A journalist who documented pro-Palestinian protesters splattering paint on the homes of the heads of the Brooklyn Museum has been arrested for participating in the vandalism, police said Tuesday.
Samuel Seligson, an independent videographer, was charged with criminal mischief as a hate crime for being present when six protesters on June 12 splattered red paint outside a Hicks St. building in Brooklyn Heights where Brooklyn Museum Executive Director Anne Pasternak lives, cops confirmed.
But Seligson’s attorney, Leena Widdi, said that the criminal charges were an “appalling” overreach since the videographer didn’t take part in the vandalism.
“Samuel is being charged for alleged behavior that is protected by the First Amendment and consistent with his job as a credentialed member of the press,” Widdi said. “What is even more concerning, however, is that this member of the press is being charged with a hate crime.”
Seligson, 32, is a fixture at New York City protests who has licensed and sold footage to mainstream outlets, including Reuters and ABC News, Widdi said.
He was previously arrested in May at a separate pro-Gaza demonstration, officials said. He told the U.S. Press Freedom Tracker that he was livestreaming the demonstration as police made arrests and identified himself as a journalist. A spokesperson for the Brooklyn District Attorney said that case had since been closed and sealed.
On Aug. 1, cops arrested Taylor Pelton, 28, after identifying her as one of the vandals. She, too, was charged with criminal mischief as a hate crime.
Vandals also painted inverted red triangles on the doors of Pasternak’s building, which Jewish advocates say are “symbols used by terrorists to mark targets they want to take out.”
The same day a home on Douglass St. in Boerum Hill — home to a museum board member — was also splashed with paint.
Police later released surveillance video of the wanted suspects and classified the incidents as hate crimes.
The vandalism was linked to opposition against the museum’s investment in companies with ties to the Israeli military.
Video of the vandalism in progress was posted to the Instagram account for A15 Actions, an international group of activists whose goal is to disrupt economies they view as participating in the bloodshed in Gaza.

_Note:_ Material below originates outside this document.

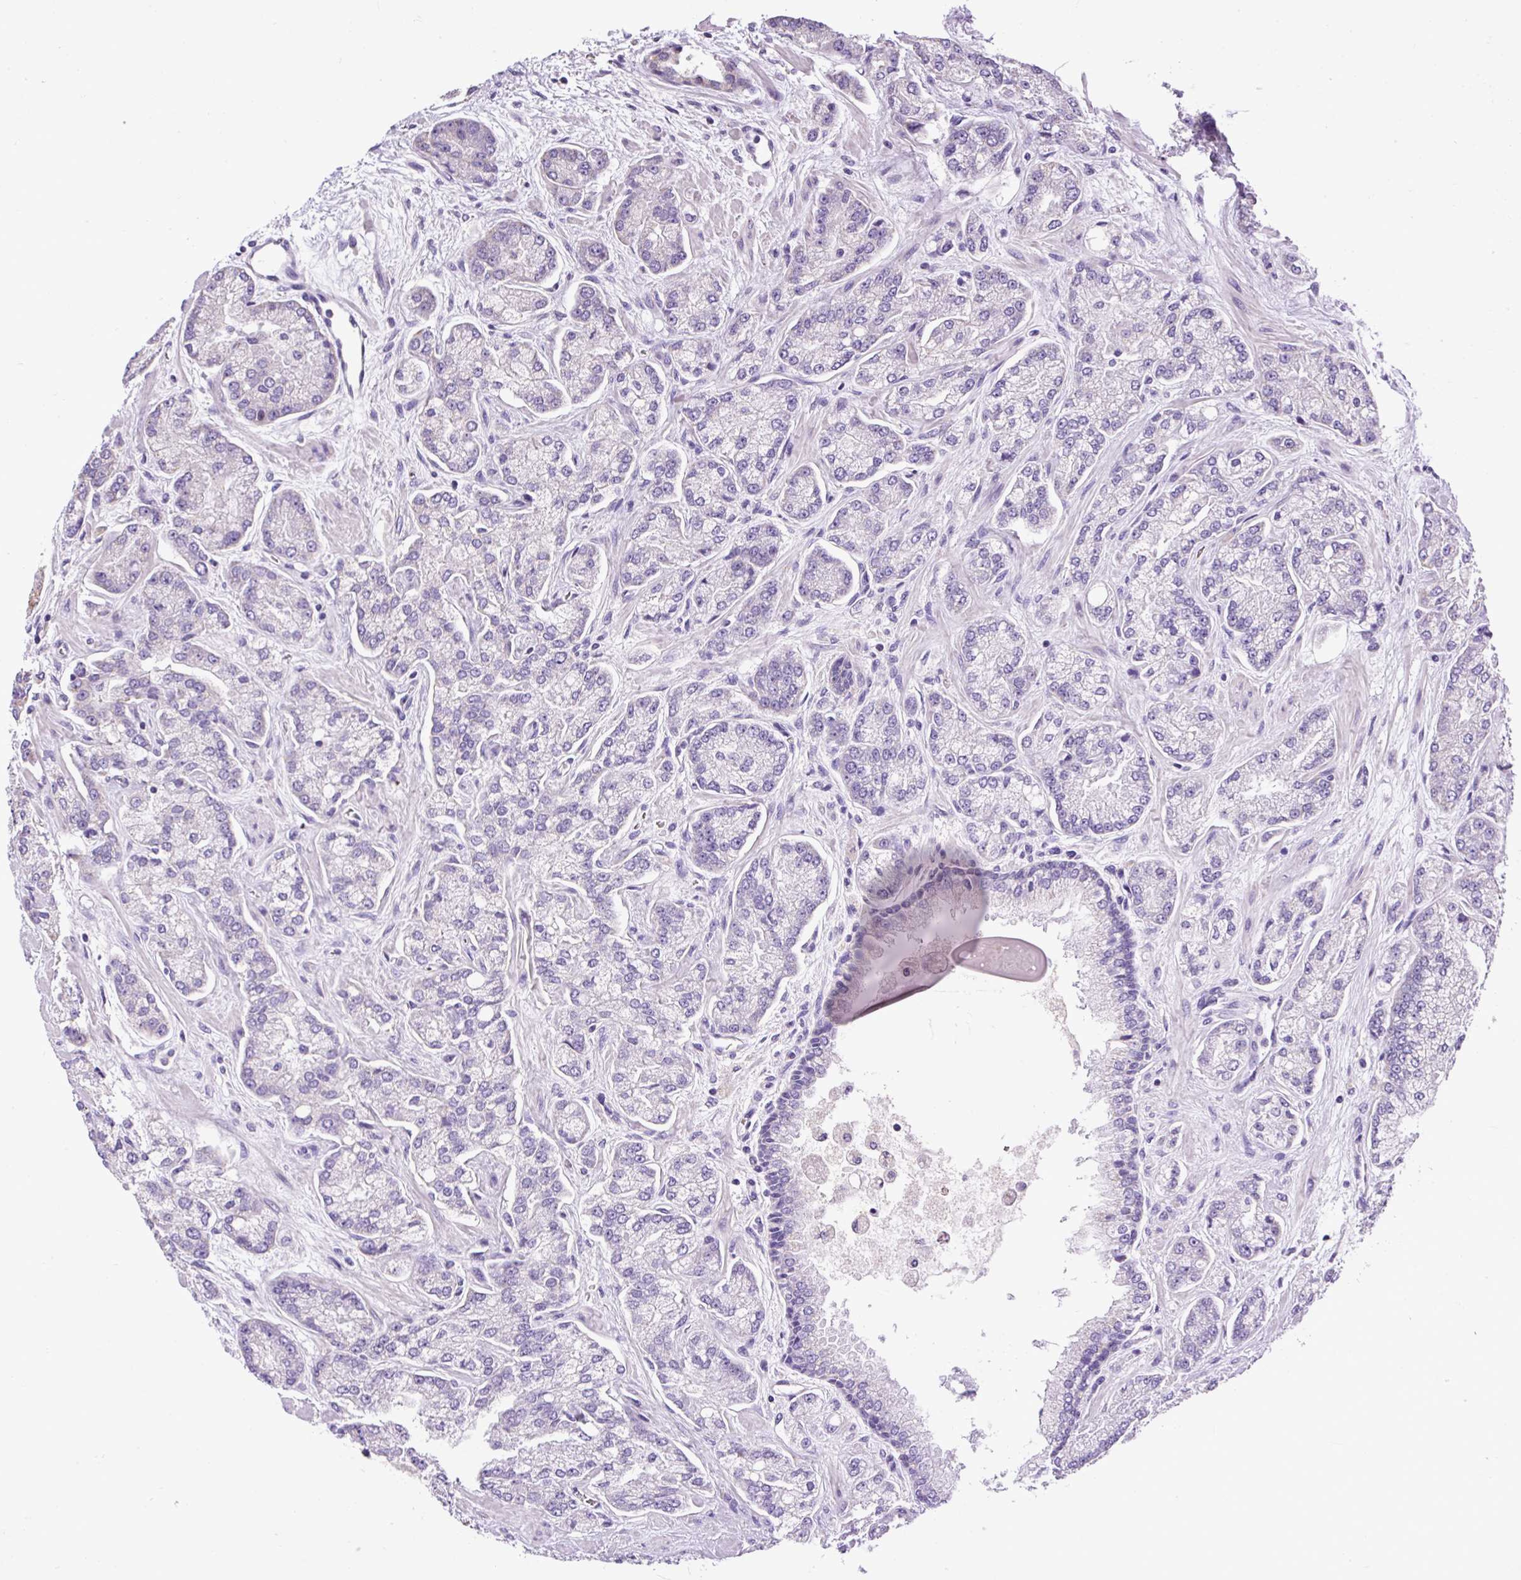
{"staining": {"intensity": "negative", "quantity": "none", "location": "none"}, "tissue": "prostate cancer", "cell_type": "Tumor cells", "image_type": "cancer", "snomed": [{"axis": "morphology", "description": "Adenocarcinoma, High grade"}, {"axis": "topography", "description": "Prostate"}], "caption": "Prostate cancer stained for a protein using IHC exhibits no staining tumor cells.", "gene": "CFAP47", "patient": {"sex": "male", "age": 68}}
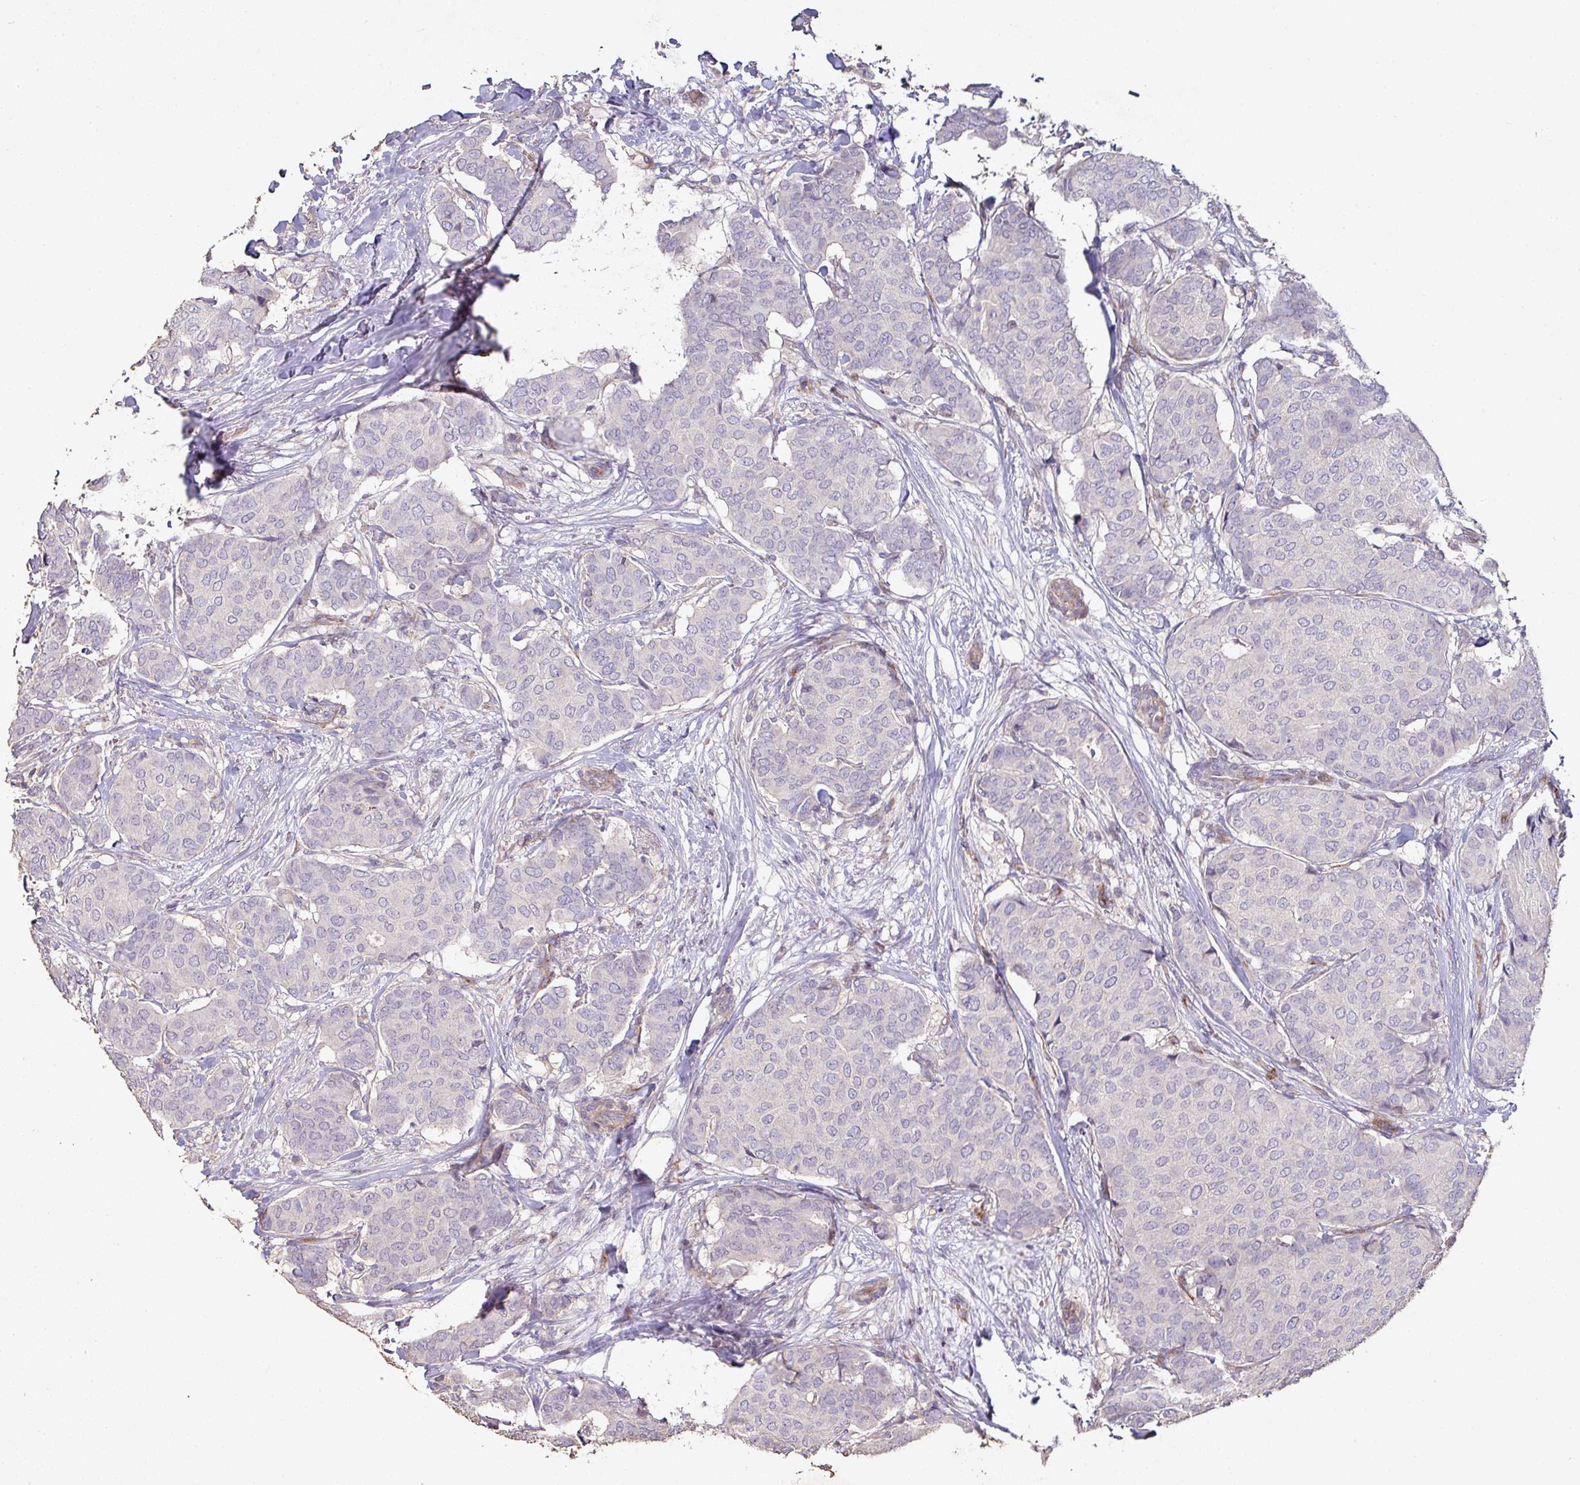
{"staining": {"intensity": "negative", "quantity": "none", "location": "none"}, "tissue": "breast cancer", "cell_type": "Tumor cells", "image_type": "cancer", "snomed": [{"axis": "morphology", "description": "Duct carcinoma"}, {"axis": "topography", "description": "Breast"}], "caption": "Breast invasive ductal carcinoma was stained to show a protein in brown. There is no significant staining in tumor cells. Nuclei are stained in blue.", "gene": "RPL23A", "patient": {"sex": "female", "age": 75}}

A statement published along with the video said “artists and cultural workers” were responsible for the vandalism and that it was done in response to what the activists see as the Brooklyn Museum’s betrayal by supposedly calling police during a protest there on May 31.
That day, hundreds of pro-Palestinian protesters rallied outside the museum demanding that it divest from Israel, with some getting into the building and setting up tents before police arrested 34 people.
On the night Pasternak’s home was vandalized, 15 protesters on the Upper East Side splattered the Permanent Observer Mission of the State of Palestine to the United Nations with red paint. The suspects fled in a white U-Haul truck.
The German Consulate in Manhattan was also hit with red paint on May 29, and according to a social media post by Palestine Action US, plastered with flyers that read in part, “We sincerely apologize for the genocide we are committing in Gaza.”
Police said Pelton is expected to be charged with two similar vandalism events in Manhattan on the same day as the Brooklyn incidents.
Pelton was released without bail after being arraigned, officials said. Seligson’s arraignment in Brooklyn Criminal Court was pending Tuesday.